Ahora es común decir que las condiciones económicas y políticas en el mundo están cambiando muy rápida y fundamentalmente. Inevitablemente, estos cambios tienen profundas repercusiones sociales y culturales. La dinámica de estos procesos, sus consecuencias y las formas de interpretarlos y asimilarlos son cuestiones que es necesario afrontar.
Estos cambios conducen hoy a un escenario cada vez más conflictivo y peligroso. Las noticias fluyen rápida y constantemente. Hay mucha información, de distinto origen y calidad, generada con distintas intenciones. Existen prejuicios ideológicos, políticos y económicos de diferente naturaleza e intención, que incluso representan formas de manipulación. Las formas predominantes de comunicación en Internet pueden formarse y reproducirse muy rápidamente.
Hay hechos e interpretaciones; principios ideológicos y una red de mecanismos e instrumentos de poder para el avance de todo tipo de intereses, algunos legítimos y otros no. No es fácil determinar su sustento y utilidad para entender lo que está pasando.
El mundo puede durar muy poco sin guerras, ya sean locales o regionales, y enfrenta el riesgo creciente de una conflagración global de enorme poder destructivo. BF Braumoeller sostiene en su libro titulado Sólo los muertos: la persistencia de la guerra en la era moderna: “Cuando las cosas parecen estar mejorando, no es porque la humanidad se esté volviendo inherentemente más civilizada, sino porque las principales potencias han organizado sus asuntos de una manera que hace que la guerra sea menos probable”. Esta fórmula aparentemente simple sugiere que el conflicto prevalece y que la lucha por el poder enfrenta diversas medidas y, en última instancia, armas.
La ubicación geográfica del conflicto es diversa y no faltan motivos para la violencia. En última instancia, la paz es frágil. Siempre habrá una justificación basada en que al final lo que importa son los hechos y la forma en que se logran.
La forma principal e inevitable de abordar estas cuestiones y su significado es la perspectiva individual. ¿Dónde estamos y cómo valoramos lo que está pasando? ¿Cómo damos forma a nuestra visión y comprensión de lo que sucede a nuestro alrededor? ¿Cuál es la densidad de los hechos, cómo se articulan y cómo los asimilamos?
El mundo es diferente y las manifestaciones de esta condición seguirán apareciendo rápidamente. Es difícil filtrar la información y el análisis proporcionados. Cada persona decide lo que lee, escucha o ve y construye una determinada interpretación de lo que sucede, que puede ser breve o detallada.

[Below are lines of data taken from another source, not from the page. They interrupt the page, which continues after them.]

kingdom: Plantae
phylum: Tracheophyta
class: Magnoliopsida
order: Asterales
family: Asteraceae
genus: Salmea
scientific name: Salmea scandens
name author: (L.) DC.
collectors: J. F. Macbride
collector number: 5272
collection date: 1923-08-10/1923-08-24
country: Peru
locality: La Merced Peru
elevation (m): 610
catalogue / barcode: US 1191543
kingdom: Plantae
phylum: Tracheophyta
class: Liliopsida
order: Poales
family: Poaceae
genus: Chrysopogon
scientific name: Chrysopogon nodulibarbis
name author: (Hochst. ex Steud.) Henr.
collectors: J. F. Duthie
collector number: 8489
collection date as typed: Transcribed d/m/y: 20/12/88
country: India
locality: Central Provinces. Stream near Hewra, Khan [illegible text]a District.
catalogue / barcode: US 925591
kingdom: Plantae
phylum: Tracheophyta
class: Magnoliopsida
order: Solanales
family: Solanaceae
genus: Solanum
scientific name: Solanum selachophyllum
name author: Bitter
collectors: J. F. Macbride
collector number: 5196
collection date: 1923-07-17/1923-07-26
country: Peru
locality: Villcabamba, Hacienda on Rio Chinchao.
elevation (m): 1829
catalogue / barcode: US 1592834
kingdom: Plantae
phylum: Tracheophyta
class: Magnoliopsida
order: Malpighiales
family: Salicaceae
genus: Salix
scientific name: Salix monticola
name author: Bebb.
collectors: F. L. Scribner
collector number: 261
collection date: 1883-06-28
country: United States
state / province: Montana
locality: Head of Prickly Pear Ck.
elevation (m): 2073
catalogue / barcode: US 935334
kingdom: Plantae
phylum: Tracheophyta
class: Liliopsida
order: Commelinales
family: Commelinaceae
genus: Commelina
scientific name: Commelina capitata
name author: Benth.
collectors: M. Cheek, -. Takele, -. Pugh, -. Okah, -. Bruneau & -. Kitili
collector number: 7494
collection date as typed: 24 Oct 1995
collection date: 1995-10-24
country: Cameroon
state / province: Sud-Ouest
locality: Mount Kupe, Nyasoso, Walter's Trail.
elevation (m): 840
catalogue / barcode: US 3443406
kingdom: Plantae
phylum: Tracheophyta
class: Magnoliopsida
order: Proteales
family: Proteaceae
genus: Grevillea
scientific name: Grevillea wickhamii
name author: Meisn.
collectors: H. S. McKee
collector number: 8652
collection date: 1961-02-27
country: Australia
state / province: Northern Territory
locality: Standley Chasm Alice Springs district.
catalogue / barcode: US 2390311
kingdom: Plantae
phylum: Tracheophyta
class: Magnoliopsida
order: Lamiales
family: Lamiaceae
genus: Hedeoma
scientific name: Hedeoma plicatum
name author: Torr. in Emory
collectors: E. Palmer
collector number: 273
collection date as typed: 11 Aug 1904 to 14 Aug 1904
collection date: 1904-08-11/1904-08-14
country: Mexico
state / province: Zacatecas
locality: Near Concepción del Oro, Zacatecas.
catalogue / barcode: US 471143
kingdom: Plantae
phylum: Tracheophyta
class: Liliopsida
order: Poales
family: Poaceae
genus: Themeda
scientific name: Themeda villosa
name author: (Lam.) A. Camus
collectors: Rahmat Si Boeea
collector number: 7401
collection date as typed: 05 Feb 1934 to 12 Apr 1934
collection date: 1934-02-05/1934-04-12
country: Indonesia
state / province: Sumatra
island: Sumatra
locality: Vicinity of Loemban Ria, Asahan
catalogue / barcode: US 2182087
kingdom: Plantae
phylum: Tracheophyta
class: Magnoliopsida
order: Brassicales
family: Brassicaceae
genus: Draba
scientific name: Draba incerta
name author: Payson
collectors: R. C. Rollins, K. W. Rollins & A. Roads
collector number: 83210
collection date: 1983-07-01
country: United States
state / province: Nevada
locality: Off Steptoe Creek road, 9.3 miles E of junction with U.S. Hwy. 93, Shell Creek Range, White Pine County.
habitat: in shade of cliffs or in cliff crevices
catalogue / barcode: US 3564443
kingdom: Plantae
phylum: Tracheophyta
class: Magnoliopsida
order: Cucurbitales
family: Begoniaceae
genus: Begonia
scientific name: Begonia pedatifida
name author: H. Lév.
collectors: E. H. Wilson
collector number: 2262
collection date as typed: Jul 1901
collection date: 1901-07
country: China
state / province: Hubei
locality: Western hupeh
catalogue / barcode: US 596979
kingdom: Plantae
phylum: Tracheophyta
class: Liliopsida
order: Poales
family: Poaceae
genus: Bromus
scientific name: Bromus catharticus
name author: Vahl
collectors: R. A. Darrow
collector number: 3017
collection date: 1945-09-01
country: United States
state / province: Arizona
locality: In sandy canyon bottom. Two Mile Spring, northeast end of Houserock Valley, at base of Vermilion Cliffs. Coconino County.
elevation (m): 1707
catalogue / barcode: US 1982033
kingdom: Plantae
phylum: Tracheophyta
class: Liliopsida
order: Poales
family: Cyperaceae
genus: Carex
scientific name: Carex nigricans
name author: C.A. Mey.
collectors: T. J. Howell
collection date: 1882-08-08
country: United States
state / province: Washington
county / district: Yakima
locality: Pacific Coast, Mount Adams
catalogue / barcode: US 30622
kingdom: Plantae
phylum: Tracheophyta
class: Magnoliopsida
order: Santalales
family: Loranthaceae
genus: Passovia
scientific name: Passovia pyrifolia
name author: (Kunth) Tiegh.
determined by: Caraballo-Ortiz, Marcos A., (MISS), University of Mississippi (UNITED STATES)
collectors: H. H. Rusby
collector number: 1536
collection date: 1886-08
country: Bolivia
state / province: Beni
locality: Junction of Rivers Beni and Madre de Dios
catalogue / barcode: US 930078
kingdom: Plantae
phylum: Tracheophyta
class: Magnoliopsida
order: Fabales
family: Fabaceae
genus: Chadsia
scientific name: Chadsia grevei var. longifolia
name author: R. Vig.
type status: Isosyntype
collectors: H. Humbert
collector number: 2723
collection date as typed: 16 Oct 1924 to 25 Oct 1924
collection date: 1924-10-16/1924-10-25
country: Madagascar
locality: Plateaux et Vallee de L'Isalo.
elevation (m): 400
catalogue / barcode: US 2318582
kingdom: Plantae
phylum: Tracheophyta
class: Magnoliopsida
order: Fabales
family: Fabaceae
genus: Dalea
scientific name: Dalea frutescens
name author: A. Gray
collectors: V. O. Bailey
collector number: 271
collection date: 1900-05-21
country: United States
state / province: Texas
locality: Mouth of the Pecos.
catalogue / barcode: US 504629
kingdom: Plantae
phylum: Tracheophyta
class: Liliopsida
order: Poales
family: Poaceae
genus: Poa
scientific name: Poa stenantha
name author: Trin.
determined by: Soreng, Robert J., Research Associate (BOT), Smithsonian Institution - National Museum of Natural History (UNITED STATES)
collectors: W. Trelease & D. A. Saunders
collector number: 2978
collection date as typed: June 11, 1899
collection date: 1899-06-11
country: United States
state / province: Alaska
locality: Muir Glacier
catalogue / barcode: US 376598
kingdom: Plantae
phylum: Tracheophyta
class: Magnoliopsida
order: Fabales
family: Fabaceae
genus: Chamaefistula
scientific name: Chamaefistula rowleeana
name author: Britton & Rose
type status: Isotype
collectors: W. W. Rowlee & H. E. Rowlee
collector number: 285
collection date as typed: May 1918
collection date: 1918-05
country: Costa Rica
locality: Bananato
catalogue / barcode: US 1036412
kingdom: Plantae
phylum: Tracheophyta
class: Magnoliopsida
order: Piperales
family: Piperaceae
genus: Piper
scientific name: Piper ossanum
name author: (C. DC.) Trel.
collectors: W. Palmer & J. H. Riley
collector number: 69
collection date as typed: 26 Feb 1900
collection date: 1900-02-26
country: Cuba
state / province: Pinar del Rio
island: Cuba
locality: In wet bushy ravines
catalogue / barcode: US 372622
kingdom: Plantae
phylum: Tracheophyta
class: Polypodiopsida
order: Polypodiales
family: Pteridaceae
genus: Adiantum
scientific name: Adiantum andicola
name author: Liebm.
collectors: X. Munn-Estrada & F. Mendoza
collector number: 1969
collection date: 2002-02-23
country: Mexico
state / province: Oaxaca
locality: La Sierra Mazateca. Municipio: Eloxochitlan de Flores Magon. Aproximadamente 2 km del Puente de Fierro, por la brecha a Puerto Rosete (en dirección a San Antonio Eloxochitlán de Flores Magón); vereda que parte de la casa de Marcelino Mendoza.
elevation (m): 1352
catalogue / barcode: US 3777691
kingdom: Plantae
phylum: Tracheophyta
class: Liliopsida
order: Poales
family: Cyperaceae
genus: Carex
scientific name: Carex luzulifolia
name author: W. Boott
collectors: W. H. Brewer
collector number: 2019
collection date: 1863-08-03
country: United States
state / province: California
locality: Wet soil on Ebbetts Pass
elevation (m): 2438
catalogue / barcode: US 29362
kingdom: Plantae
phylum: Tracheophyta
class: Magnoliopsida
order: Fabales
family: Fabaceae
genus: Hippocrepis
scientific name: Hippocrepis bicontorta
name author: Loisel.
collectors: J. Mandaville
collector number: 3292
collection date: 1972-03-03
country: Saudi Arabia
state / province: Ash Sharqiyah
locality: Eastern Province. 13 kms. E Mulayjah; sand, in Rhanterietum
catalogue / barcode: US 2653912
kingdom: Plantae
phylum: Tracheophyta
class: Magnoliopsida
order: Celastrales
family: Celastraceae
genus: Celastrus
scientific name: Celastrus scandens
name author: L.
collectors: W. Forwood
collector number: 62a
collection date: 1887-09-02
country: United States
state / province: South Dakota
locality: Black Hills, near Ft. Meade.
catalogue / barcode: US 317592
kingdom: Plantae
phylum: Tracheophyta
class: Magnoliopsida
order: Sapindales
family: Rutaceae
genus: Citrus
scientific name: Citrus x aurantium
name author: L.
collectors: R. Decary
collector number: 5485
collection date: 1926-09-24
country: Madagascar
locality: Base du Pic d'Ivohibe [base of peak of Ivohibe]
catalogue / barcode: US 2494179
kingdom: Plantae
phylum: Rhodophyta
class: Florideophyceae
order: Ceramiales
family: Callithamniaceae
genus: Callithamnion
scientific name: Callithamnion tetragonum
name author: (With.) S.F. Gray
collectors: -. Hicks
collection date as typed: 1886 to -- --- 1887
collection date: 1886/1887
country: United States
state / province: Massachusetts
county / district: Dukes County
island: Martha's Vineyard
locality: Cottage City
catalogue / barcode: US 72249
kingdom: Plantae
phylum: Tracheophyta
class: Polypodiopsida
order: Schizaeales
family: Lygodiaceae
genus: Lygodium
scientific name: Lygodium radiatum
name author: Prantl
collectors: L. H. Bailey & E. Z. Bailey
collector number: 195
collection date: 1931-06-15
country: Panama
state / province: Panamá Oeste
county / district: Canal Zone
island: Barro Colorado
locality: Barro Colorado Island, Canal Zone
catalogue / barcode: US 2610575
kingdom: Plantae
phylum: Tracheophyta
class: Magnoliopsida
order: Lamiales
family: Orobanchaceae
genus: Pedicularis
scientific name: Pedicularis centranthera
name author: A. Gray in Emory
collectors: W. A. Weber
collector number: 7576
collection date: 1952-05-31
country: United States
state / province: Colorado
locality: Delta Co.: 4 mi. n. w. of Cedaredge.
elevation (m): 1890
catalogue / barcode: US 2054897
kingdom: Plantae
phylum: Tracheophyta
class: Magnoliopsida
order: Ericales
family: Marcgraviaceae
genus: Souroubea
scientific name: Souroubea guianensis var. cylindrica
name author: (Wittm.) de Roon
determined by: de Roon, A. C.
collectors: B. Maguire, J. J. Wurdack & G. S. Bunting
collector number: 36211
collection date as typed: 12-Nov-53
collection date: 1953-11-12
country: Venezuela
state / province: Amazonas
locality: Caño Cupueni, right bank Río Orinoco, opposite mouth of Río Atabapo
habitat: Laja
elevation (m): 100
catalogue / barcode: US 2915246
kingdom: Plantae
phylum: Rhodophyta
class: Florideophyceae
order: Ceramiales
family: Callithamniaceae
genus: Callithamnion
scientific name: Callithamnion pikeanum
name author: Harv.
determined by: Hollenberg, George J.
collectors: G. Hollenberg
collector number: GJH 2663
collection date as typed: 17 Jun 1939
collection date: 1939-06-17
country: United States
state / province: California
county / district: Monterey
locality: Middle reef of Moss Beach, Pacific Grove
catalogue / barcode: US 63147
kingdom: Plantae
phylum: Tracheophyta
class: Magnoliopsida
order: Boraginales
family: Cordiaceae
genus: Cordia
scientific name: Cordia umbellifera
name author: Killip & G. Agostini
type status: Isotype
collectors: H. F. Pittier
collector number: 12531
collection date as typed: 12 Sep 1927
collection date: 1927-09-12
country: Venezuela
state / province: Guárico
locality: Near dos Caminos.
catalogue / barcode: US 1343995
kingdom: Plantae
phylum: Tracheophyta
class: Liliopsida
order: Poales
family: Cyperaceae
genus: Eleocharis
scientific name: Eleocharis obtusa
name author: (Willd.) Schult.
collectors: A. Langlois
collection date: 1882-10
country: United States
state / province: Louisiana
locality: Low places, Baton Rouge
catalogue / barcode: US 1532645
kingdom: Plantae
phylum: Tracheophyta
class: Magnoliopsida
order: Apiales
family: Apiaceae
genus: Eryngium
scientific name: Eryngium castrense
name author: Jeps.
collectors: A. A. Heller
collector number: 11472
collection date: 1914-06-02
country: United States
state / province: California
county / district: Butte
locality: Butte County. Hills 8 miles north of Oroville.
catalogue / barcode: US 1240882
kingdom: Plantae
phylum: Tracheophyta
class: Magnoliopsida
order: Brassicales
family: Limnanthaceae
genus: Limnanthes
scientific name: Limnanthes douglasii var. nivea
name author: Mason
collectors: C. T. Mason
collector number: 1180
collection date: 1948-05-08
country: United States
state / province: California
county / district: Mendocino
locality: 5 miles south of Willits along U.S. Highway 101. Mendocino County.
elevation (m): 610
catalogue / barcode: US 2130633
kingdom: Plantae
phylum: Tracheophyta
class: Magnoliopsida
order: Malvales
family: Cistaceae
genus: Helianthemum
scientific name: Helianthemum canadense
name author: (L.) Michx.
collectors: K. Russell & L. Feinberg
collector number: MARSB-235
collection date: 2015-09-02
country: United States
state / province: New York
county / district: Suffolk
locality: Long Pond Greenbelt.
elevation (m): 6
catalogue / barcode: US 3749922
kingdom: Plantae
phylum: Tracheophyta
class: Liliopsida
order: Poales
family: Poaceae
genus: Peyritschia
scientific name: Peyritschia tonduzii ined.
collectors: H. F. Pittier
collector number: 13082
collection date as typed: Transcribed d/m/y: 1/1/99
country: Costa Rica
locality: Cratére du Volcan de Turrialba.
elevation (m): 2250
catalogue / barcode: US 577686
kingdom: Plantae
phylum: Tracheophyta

Por supuesto, hay lugar para la indiferencia.
Esta es la base para el segundo nivel de consideración, que es político. Se configura como un enfoque que resulta de ciertos criterios, creencias y conocimientos, siempre desde una determinada perspectiva ideológica, cultural y religiosa, explícita o no. De esta manera, se crean diferentes historias sobre el origen y consecuencias de los hechos que se van sucediendo y cómo se entrelazan entre sí; De ahí viene la actitud.
El tercer nivel es ético. ¿Con qué parámetros juzgamos la virtud o falta de ella de los hechos que enfrentamos? Este es un terreno difícil, que surge de su propia naturaleza. La combinación de posición individual, política y ética muestra el grado necesario de complejidad, porque los problemas que enfrentan no se expresan en blanco y negro, sino en un amplio espectro de grises. El bien y el mal no siempre pueden identificarse directamente y a veces sucede que los dos polos del conflicto pueden representar el mal. Reconocer esta situación es, en pocas palabras, complejo; pero también necesario.
En momentos de alta tensión en las relaciones internacionales, cuando diferentes tipos de conflictos internos se enfrentan entre sí y se extienden al ámbito global, es necesario considerar la cuestión cultural. Este se redefine de manera relevante, conformando un ambiente que se recrea y expande a través de los medios de comunicación que se agrupan en las redes sociales y su complejo entramado. La pregunta es sobre la forma en que se crea una cierta densidad cultural y el tipo de referencias compartidas que producen. Se trata de cohesión social, que ahora se vincula a la creciente acumulación de datos sobre las personas por parte de las empresas tecnológicas y replantea radicalmente la cuestión de la privacidad y la homologación de referencias comunes. Aparecieron nuevas formas de ejercer influencia sobre determinados grupos en materia comercial, pero más relevantemente en el campo de la política.
Otra dimensión de la aceleración actual es la pérdida de referencias a la estructura jurídica e institucional que marca las pautas para cambios sensibles y formas de actuar en la sociedad. Este factor fomenta las disputas y tiende a aumentar los conflictos.